After VX production ended at the Newport Chemical Depot in 1968, the containers sat in a field, rusting and apparently regarded by the depot's workers as just another part of the scenery.

"They used to eat lunch on top of the containers. We don't do that anymore," said Lt. Col. Joseph Marquart, Newport's commander.

In 1975, with the corrosion worsening, the 6-foot-long tanks were sandblasted, repainted and moved first into the old VX production plant, and then into a warehouse.

They now sit in heavily guarded concrete bunkers built after the Sept. 11, 2001, terrorist attacks -- a lethal menace that's safer than ever now that its destruction is looming.

Within a few months, Army contractors will drain the first of the containers as plans to chemically destroy the VX in a large reactor get under way in a sprawling complex built by Parsons Infrastructure and Technology Group.

When the project is in full swing, the Pasadena, Calif.-based company will have about 350 employees at the site.

To protect workers and residents, the complex has a closed-air circuit that allows air to enter but none to escape before being heavily filtered. Security cameras keep watch, and air monitoring equipment scans for trouble.

Security personnel in a nearby control center observe all of this activity on computer screens, keeping watch for leaks or accidents.

In case of a VX release, workers carry a VX antidote with them.
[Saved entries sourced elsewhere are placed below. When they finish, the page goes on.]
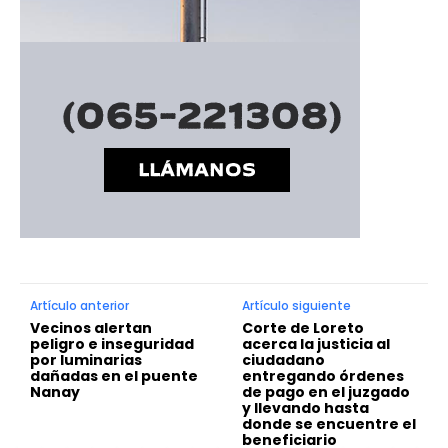
Artículo anterior
Artículo siguiente
Vecinos alertan
Corte de Loreto
peligro e inseguridad
acerca la justicia al
por luminarias
ciudadano
dañadas en el puente
entregando órdenes
Nanay
de pago en el juzgado
y llevando hasta
donde se encuentre el
beneficiario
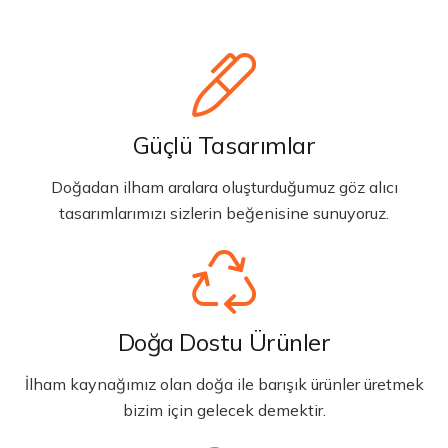
Güçlü Tasarımlar
Doğadan ilham aralara oluşturduğumuz göz alıcı
tasarımlarımızı sizlerin beğenisine sunuyoruz.
Doğa Dostu Ürünler
İlham kaynağımız olan doğa ile barışık ürünler üretmek
bizim için gelecek demektir.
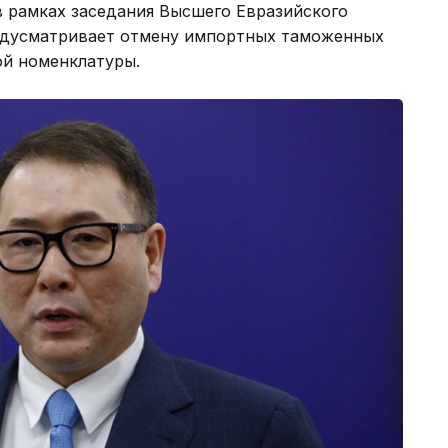
в рамках заседания Высшего Евразийского
редусматривает отмену импортных таможенных
й номенклатуры.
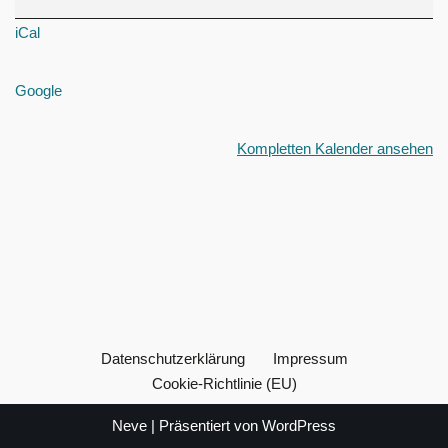
iCal
Google
Kompletten Kalender ansehen
Datenschutzerklärung
Impressum
Cookie-Richtlinie (EU)
Neve
| Präsentiert von
WordPress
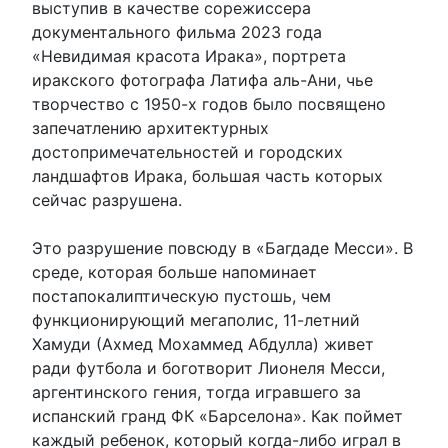
выступив в качестве сорежиссера
документального фильма 2023 года
«Невидимая красота Ирака», портрета
иракского фотографа Латифа аль-Ани, чье
творчество с 1950-х годов было посвящено
запечатлению архитектурных
достопримечательностей и городских
ландшафтов Ирака, большая часть которых
сейчас разрушена.
Это разрушение повсюду в «Багдаде Месси». В
среде, которая больше напоминает
постапокалиптическую пустошь, чем
функционирующий мегаполис, 11-летний
Хамуди (Ахмед Мохаммед Абдулла) живет
ради футбола и боготворит Лионеля Месси,
аргентинского гения, тогда игравшего за
испанский гранд ФК «Барселона». Как поймет
каждый ребенок, который когда-либо играл в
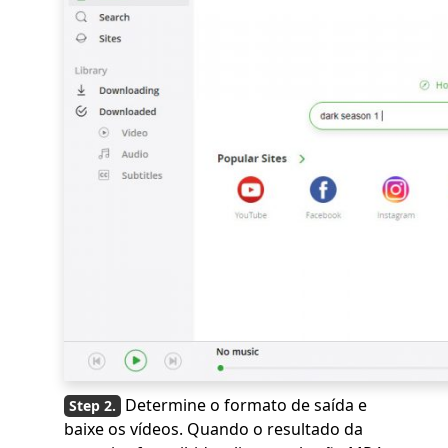
Determine o formato de saída e
baixe os vídeos. Quando o resultado da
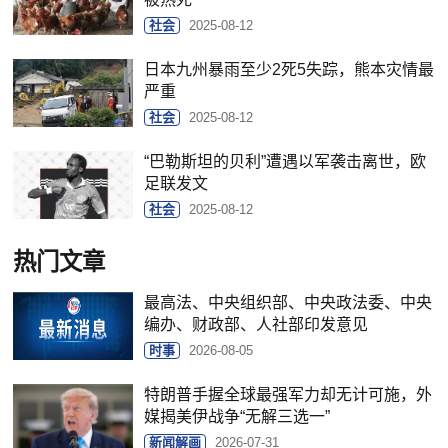
社会
2025-08-12
日本九州暴雨至少2死5失踪，熊本灾情最
严重
社会
2025-08-12
“巴勒斯坦的贝利”遭遇以军袭击离世，欧
足联发文
社会
2025-08-12
热门文章
最高法、中央组织部、中央政法委、中央
编办、财政部、人社部印发意见
时事
2026-08-05
特朗普手握全球最强军力却无计可施，外
媒揭美伊战争“无解三选一”
新闻解画
2026-07-31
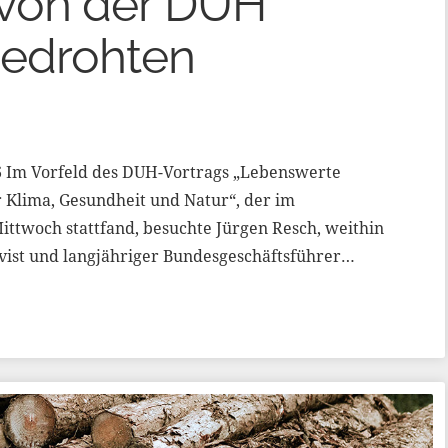
 von der DUH
bedrohten
26 Im Vorfeld des DUH-Vortrags „Lebenswerte
r Klima, Gesundheit und Natur“, der im
ttwoch stattfand, besuchte Jürgen Resch, weithin
ivist und langjähriger Bundesgeschäftsführer…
Chad Hieronimus, a Parsons worker who will operate the chambers in which the VX tanks will be drained, isn't worried about his safety.

"I think it's going to be perfectly safe. If there was any safety question whatsoever, we wouldn't be here," he said.

Once it's removed, the VX will be chemically neutralized in a steel reactor by adding it over a 36-minute period to a mixture of water and sodium hydroxide heated to about 195 degrees. Two sets of paddles will agitate the mixture for another 2.5 hours to complete the reaction by destroying intermediate compounds.

Two samples will then be taken from the reactor to make sure no VX remains, said Jeff Lindblad, a spokesman for the Army's Chemical Materials Agency.

Once it is confirmed VX-free, the caustic hydrolysate will be moved into another building on the complex to await loading into tanker trucks for transfer offsite for treatment, or to an onsite holding tank for storage.